▸ Prompt
In the material below, find each line that contains the word "Afrobasket" and copy it.

-- Excerpted data follows --

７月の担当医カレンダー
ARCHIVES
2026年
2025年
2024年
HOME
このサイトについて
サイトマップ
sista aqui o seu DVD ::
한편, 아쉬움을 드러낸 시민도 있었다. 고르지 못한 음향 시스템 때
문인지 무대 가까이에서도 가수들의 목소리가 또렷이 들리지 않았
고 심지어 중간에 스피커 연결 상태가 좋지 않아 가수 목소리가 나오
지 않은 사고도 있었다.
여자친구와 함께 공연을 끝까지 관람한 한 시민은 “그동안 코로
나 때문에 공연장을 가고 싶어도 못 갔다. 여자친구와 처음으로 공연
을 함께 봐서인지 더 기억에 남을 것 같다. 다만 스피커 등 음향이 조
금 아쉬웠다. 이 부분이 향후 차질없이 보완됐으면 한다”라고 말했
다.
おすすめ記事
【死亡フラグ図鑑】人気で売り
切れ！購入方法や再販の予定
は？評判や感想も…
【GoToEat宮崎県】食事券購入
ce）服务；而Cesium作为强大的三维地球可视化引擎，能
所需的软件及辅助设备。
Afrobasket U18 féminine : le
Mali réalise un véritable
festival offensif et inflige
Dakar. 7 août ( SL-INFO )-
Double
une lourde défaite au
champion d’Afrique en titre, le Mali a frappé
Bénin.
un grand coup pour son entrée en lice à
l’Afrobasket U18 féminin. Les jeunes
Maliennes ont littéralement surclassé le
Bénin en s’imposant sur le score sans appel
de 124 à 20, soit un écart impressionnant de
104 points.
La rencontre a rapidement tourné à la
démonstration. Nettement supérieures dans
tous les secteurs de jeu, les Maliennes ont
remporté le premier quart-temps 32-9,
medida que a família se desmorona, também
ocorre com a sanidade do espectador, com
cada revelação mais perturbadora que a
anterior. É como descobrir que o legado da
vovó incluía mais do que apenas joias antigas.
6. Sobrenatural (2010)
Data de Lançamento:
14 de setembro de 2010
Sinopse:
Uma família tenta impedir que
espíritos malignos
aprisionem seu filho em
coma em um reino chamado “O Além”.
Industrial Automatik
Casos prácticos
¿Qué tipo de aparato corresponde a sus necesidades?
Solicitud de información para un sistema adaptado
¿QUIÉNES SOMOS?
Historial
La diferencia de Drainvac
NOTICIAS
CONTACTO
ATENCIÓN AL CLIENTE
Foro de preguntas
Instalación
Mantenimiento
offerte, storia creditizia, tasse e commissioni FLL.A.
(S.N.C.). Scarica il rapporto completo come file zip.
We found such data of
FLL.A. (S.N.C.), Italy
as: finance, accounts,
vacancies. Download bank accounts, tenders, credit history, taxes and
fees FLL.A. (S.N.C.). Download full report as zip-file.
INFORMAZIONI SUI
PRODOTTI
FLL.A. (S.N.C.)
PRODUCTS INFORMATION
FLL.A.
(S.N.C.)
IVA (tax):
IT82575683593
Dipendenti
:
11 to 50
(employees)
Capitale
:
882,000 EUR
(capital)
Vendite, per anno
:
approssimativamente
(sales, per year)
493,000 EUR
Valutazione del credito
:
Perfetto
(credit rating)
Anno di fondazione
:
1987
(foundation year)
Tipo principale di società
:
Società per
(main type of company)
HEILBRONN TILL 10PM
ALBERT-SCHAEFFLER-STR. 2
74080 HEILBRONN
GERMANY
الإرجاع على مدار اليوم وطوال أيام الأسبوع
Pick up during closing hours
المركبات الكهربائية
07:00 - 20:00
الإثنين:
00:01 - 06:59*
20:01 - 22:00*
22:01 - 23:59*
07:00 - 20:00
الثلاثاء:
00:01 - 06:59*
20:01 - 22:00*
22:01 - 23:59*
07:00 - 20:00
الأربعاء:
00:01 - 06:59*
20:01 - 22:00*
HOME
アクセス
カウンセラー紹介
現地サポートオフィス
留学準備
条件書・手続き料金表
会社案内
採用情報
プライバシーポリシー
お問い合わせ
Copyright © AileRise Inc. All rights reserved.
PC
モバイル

-- Excerpted data concluded --

▸ Output below
Afrobasket U18 féminine : le
l’Afrobasket U18 féminin. Les jeunes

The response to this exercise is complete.